Vítima de enfarte pedala por Portugal para alertar para a doença

Vítima de enfarte pedala por Portugal para alertar para a doença

Hélder Almeida, um médico assistente no Hospital de Portalegre, está a pedalar cerca de 70 quilómetros por dia pelo interior do país. Tudo por uma boa causa. “Ando de bicicleta de povoação em povoação. Faço um trajecto programado pela linha de fronteira, já que nos grandes centros urbanos há mais informação”, explicou o clínico, de acordo com o agregador O Meu Bem Estar.

O português, de 63 anos, foi vítima de um enfarte do miocárdio em 2010. Está recuperado e dispôs-se a partilhar a sua experiência para ajudar a população do interior do país.

A viagem começou a 1 de Abril, continuará sobretudo pelas regiões do interior de Portugal e tem a finalidade de contactar a população e dar-lhe “conselhos úteis e relatar uma realidade vivida”.

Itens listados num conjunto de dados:
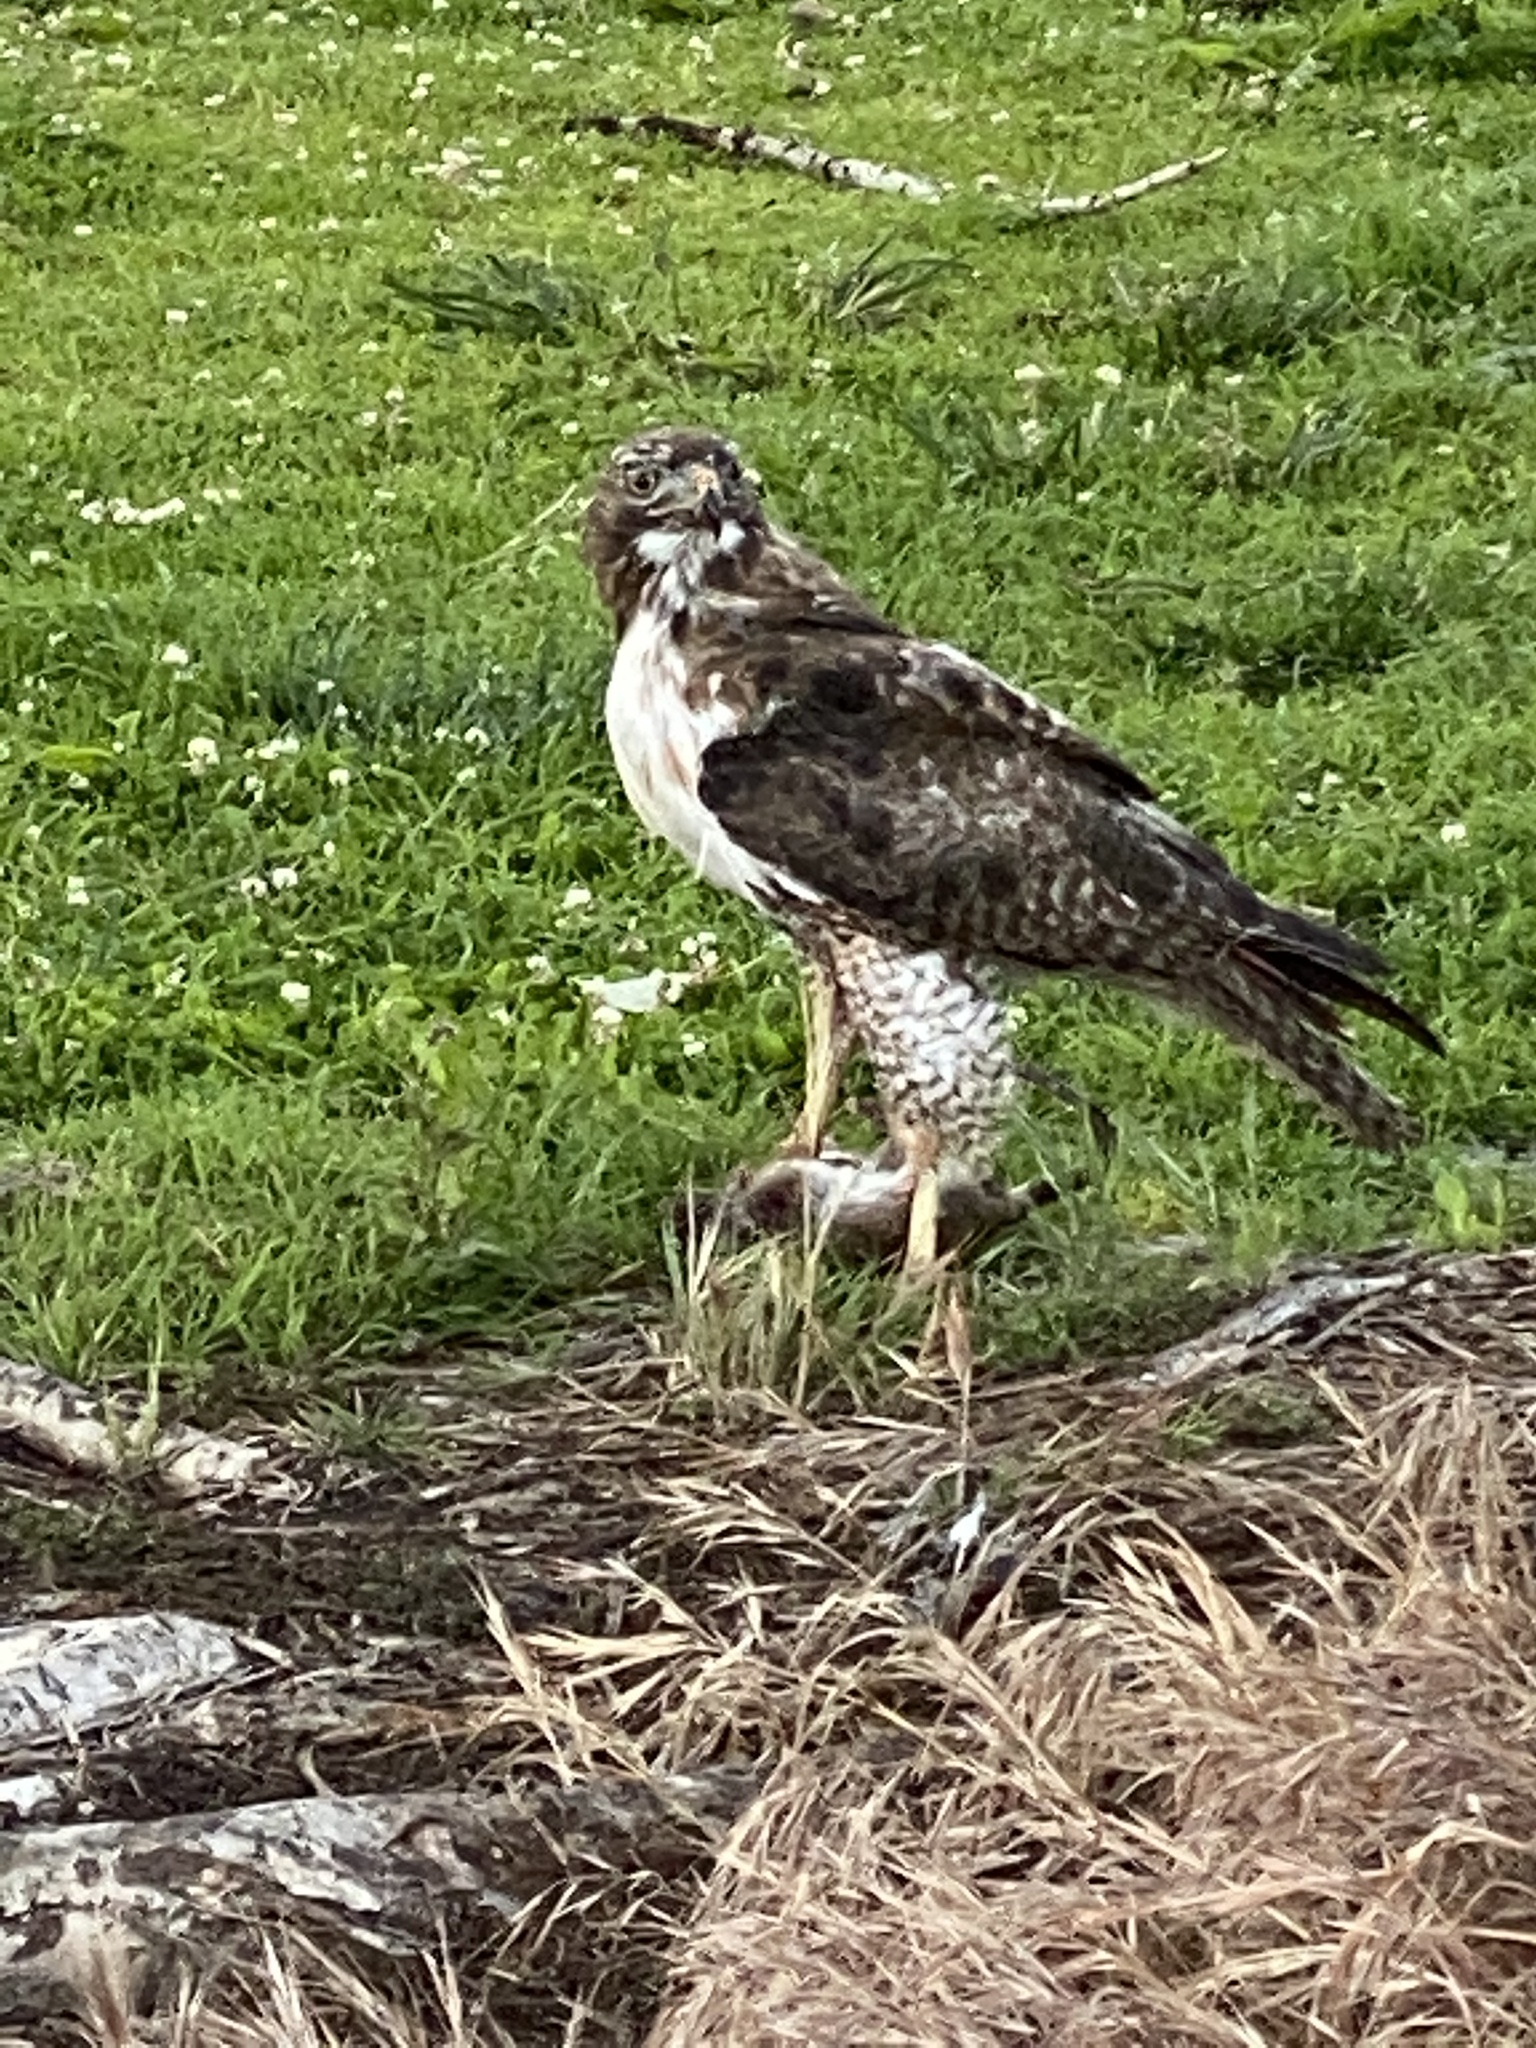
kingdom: Animalia
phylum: Chordata
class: Aves
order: Accipitriformes
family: Accipitridae
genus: Buteo
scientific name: Buteo jamaicensis
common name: Red-tailed hawk
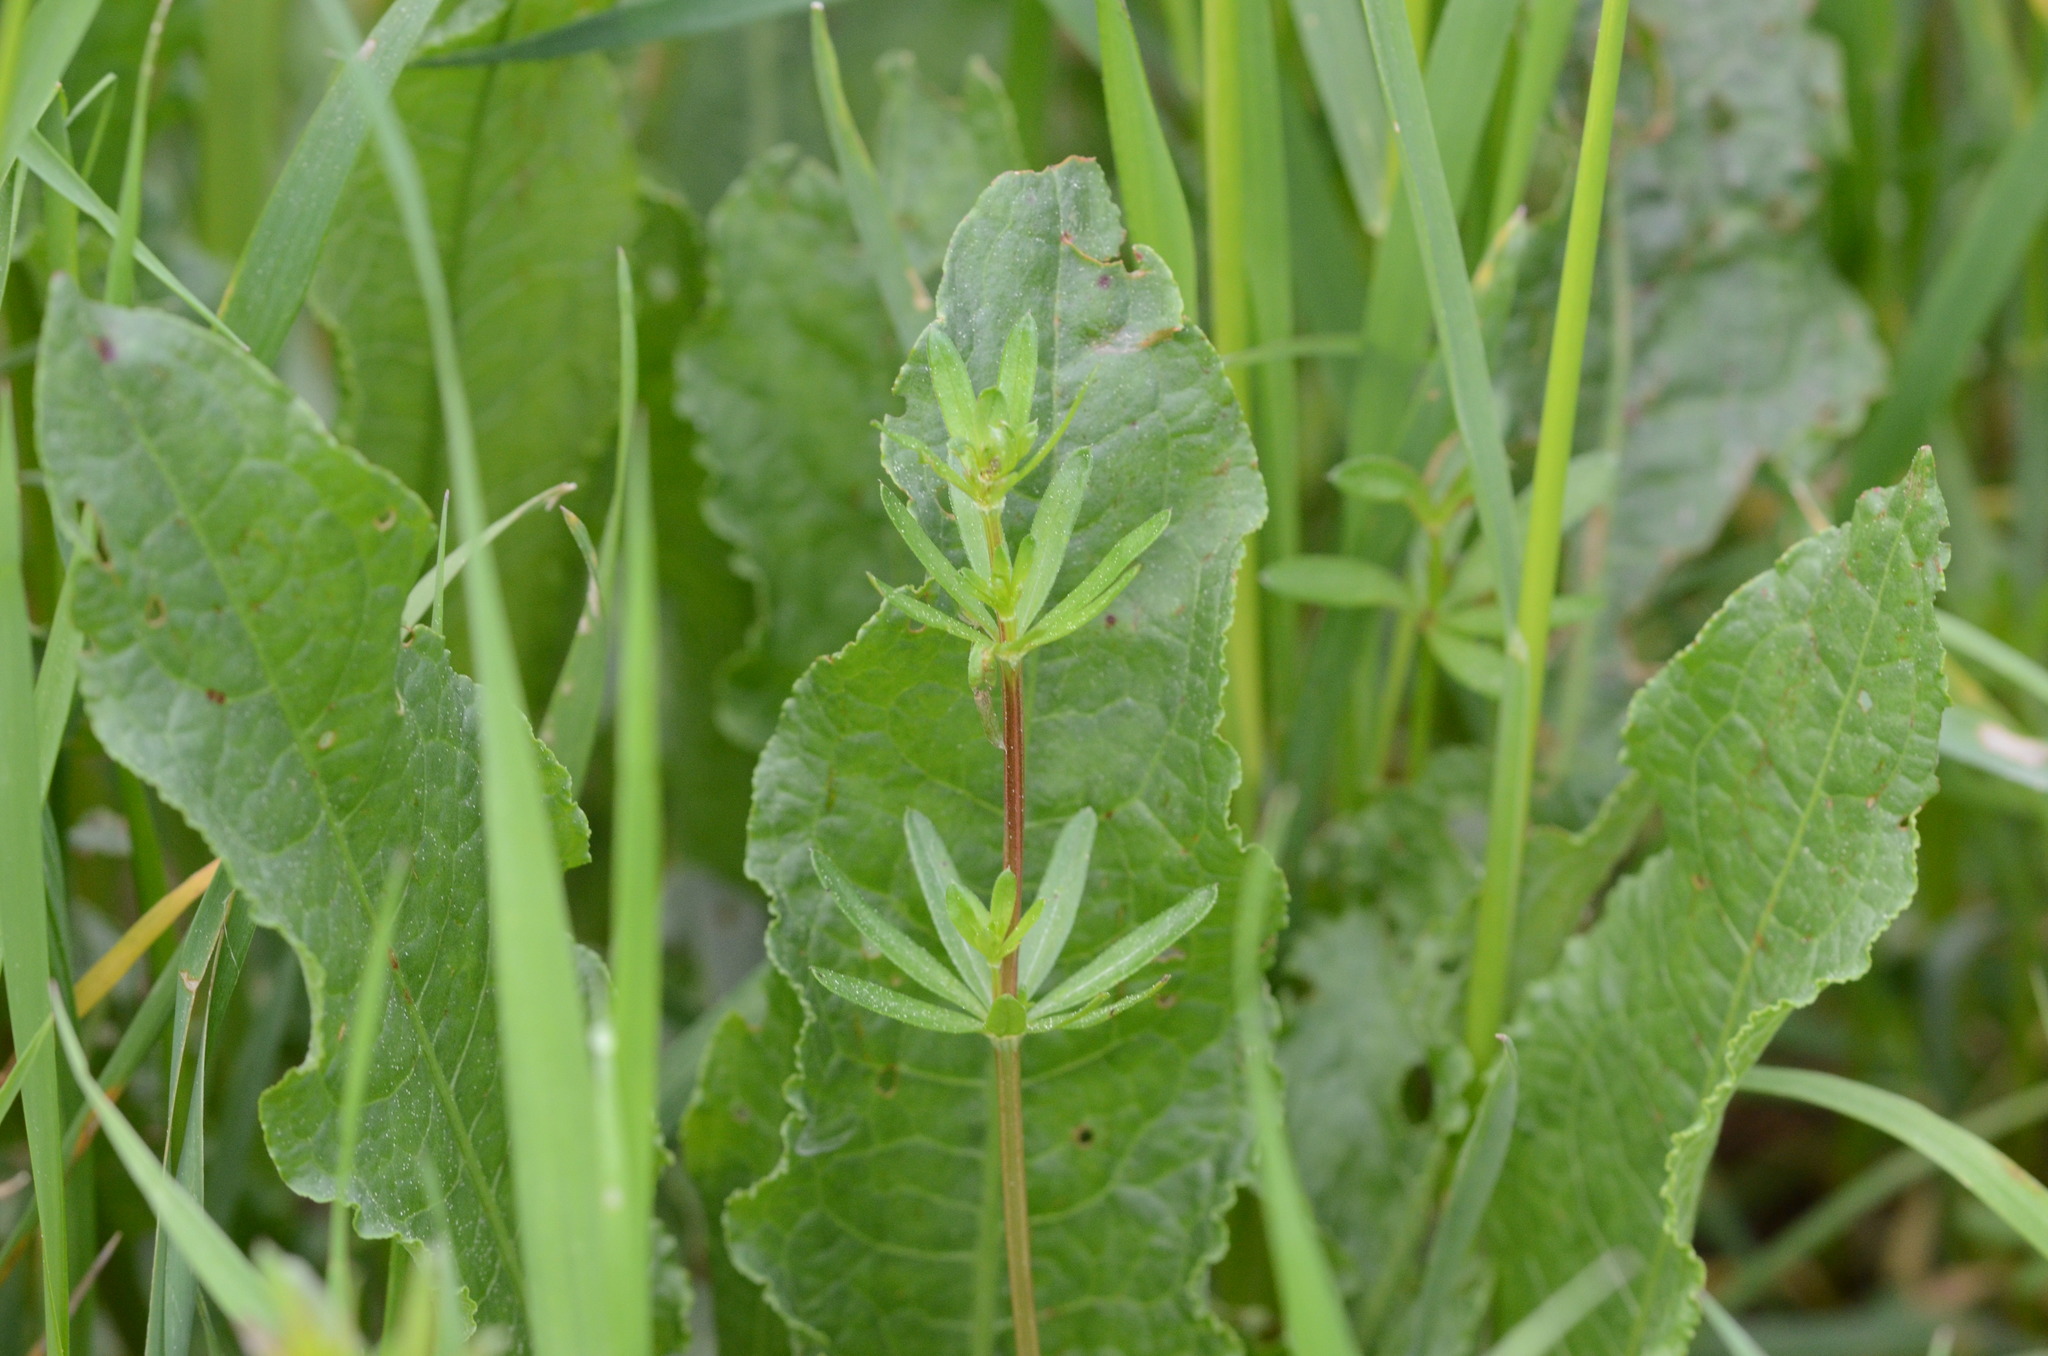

Trabalho pedido:
A) Enumere todos os valores numéricos que surgem no texto sobre o médico que pedala pelo interior de Portugal, cada um com aquilo a que se refere.
B) Dê seguimento ao texto sobre o médico que pedala pelo interior de Portugal, começando logo após a última frase.

Tarefas resolvidas:
A)
- cerca de 70 quilómetros por dia: distância que pedala diariamente
- 63 anos: idade de Hélder Almeida
- 2010: ano do enfarte do miocárdio
- 1 de Abril: data em que a viagem começou

B)
“Eu pedalo e faço um esforço físico significativo, para as pessoas perceberem que tive um enfarte e que posso tolerar este mesmo esforço, o que significa que há pessoas que também poderão ter essa possibilidade”, disse Hélder Almeida.

O percurso teve início em Portalegre, sendo que o médico-ciclista já passou por toda Beira Interior, Douro Superior e Mogadouro. Ontem chegou a Macedo de Cavaleiros.

“De Macedo de Cavaleiros vou traçar uma rota por Valpaços e pretendo chegar a Caminha daqui a três ou quatro dias, para depois descer até ao Algarve, terminando o périplo em Portalegre, onde tudo começou”, descreveu.

O médico tem como consultórios os quartéis de bombeiros das localidades por onde vai passando, locais onde dá palestras aos socorristas, bem como à comunidade em geral, apoiando-se por vezes, e quando as condições o permitem, em imagens recolhidas durante a colocação de um “stent” – um minúsculo tubo expansivo feito em aço inoxidável ou outros materiais, “que permite a circulação sanguínea em caso de insuficiência coronária”.

“Quando sofremos um enfarte, o doente não se pode deixar abater, ficar deprimido, ou pedir a reforma. O melhor é procurar sempre apoio médico, o que poderá em muitos casos ajudar a uma boa recuperação”, concluiu o médico-ciclista.